Whether it’s anger, regret, guilt, doubt, frustration, or anxiety, my body lets me know how much it’s doing for me.
There’s a flow to life. With healing comes pain.
If you feel pain, that means the healed version of you is already behind it.
Pain’s job is to protect the memory of everything you’ve survived.
Letting go doesn’t erase what happened, or even its memory.
It simply offers you a new perspective.
The pain of losing someone can be healed by remembering the energy they left behind for you to appreciate.
Whether they died or life took them in a different direction, you get to decide how to remember them.
You can focus on how or why they left, or you can remember what they gave you while they were here.
What did they teach you about yourself?
Who were you before them?
Who did they help you become?
Whether they helped you find forgiveness or adventure, they left you with a deeper knowing of who you are.
In what way do you honor that memory, or do you?
Do you hold onto only the sadness?
What would letting go of the pain feel like?
Could you let go of the sadness without losing what you love about them?
Thinking and feeling like that my body hates me only attracts more reasons to feel that way.
To change what I attract, I'd have to feel differently.
I change how I feel by changing how I'm thinking.
Gratitude is always my cure for that.
Where in my life can I feel grateful?
I can appreciate the people who help and support me.
I can appreciate the good days—whether often or rare.
I can appreciate what my body does do for me—
keeping me alive, asking for nothing but breath in return.
My heart beats.
My lungs breathe.
My blood flows.
My cells fight for me, heal me, feed me, and protect me.
I could treat my body better.
But even when my emotions take over,
my body still shows up for me.
How could I deny that it loves me?
I can even appreciate that life continues, even when I take time to rest.
The world spins on.
And I can remember:
It’s not the world rushing me.
It’s my anxiety trying to catch up to a future I haven’t arrived at yet.
Time is on my side.
Everything that happens, happens at exactly the right time for me.
If I don’t feel ready, life waits — or teaches me how to get ready.
If I feel rushed, that’s anxiety speaking — reminding me to slow down and enjoy the moment I’m in,
before I miss the magic it was meant to offer me.
To feel rushed is just me allowing someone else’s timelines to run my life.
When all is said and done, I want to be friends with my body.
That’s my first challenge — and maybe, my first victory.
Anxiety says meditation is a waste of time.

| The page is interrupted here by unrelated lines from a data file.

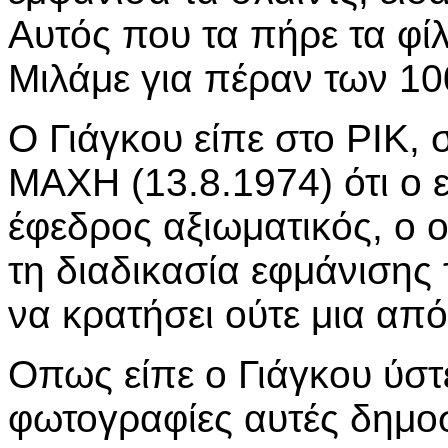
Αυτός που τα πήρε τα φ
Μιλάμε για πέραν των 10
Ο Γιάγκου είπε στο ΡΙΚ,
ΜΑΧΗ (13.8.1974) ότι ο 
έφεδρος αξιωματικός, ο 
τη διαδικασία εφμάνισης 
να κρατήσει ούτε μια από
Οπως είπε ο Γιάγκου ύστε
φωτογραφίες αυτές δημοσ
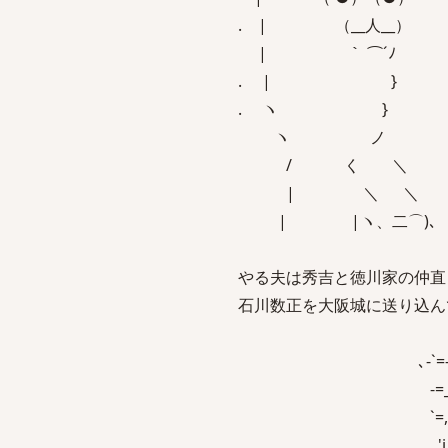
. | （__人__）
| ｀ ⌒´ﾉ
. | }
. ヽ }
ヽ ノ
/ く 
| ＼ 
| |ヽ、二
やる夫は秀吉と徳川家の仲直
石川数正を大阪城に送り込ん
､-`=- ｀_`'''‐
-=_- ､,,__`''‐
`=,‐- _- r‐-`
'i i´)`r'".-､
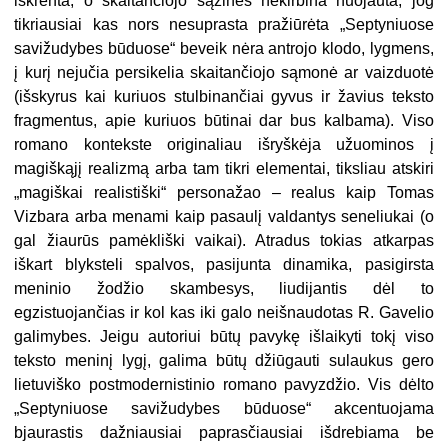
iškrenta, o skaitančiojo sąžinės nekirbina nuojauta, jog
tikriausiai kas nors nesuprasta pražiūrėta „Septyniuose
savižudybes būduose“ beveik nėra antrojo klodo, lygmens,
į kurį nejučia persikelia skaitančiojo sąmonė ar vaizduotė
(išskyrus kai kuriuos stulbinančiai gyvus ir žavius teksto
fragmentus, apie kuriuos būtinai dar bus kalbama). Viso
romano kontekste originaliau išryškėja užuominos į
magiškąjį realizmą arba tam tikri elementai, tiksliau atskiri
„magiškai realistiški“ personažao – realus kaip Tomas
Vizbara arba menami kaip pasaulį valdantys seneliukai (o
gal žiaurūs pamėkliški vaikai). Atradus tokias atkarpas
iškart blyksteli spalvos, pasijunta dinamika, pasigirsta
meninio žodžio skambesys, liudijantis dėl to
egzistuojančias ir kol kas iki galo neišnaudotas R. Gavelio
galimybes. Jeigu autoriui būtų pavykę išlaikyti tokį viso
teksto meninį lygį, galima būtų džiūgauti sulaukus gero
lietu­viško postmodernistinio romano pa­vyzdžio. Vis dėlto
„Septyniuose savi­žudybes būduose“ akcentuojama
bjaurastis dažniausiai paprasčiau­siai išdrebiama be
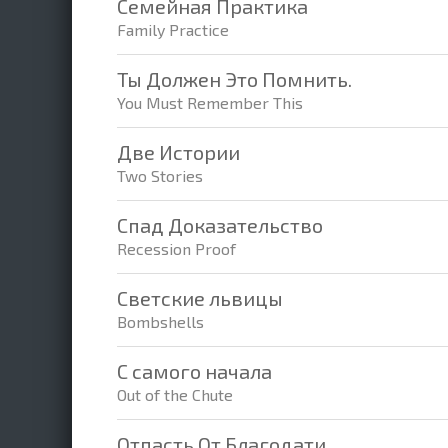
Семейная Практика
Family Practice
Ты Должен Это Помнить.
You Must Remember This
Две Истории
Two Stories
Спад Доказательство
Recession Proof
Светские львицы
Bombshells
С самого начала
Out of the Chute
Отпасть От Благодати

It says you should be doing more.
Proving more. Winning more.
But meditation is how we remember who we are.
It’s how we stop reacting and start listening.
And when I listen long enough…
I find anxiety isn't my enemy.
It’s just another misunderstood friend.
One who, when honored properly, can become a supernatural power.
Guiding you to create the future you want, predicting what's in store for you.
My anxiety is a premonition. A reminder to find joy in this moment.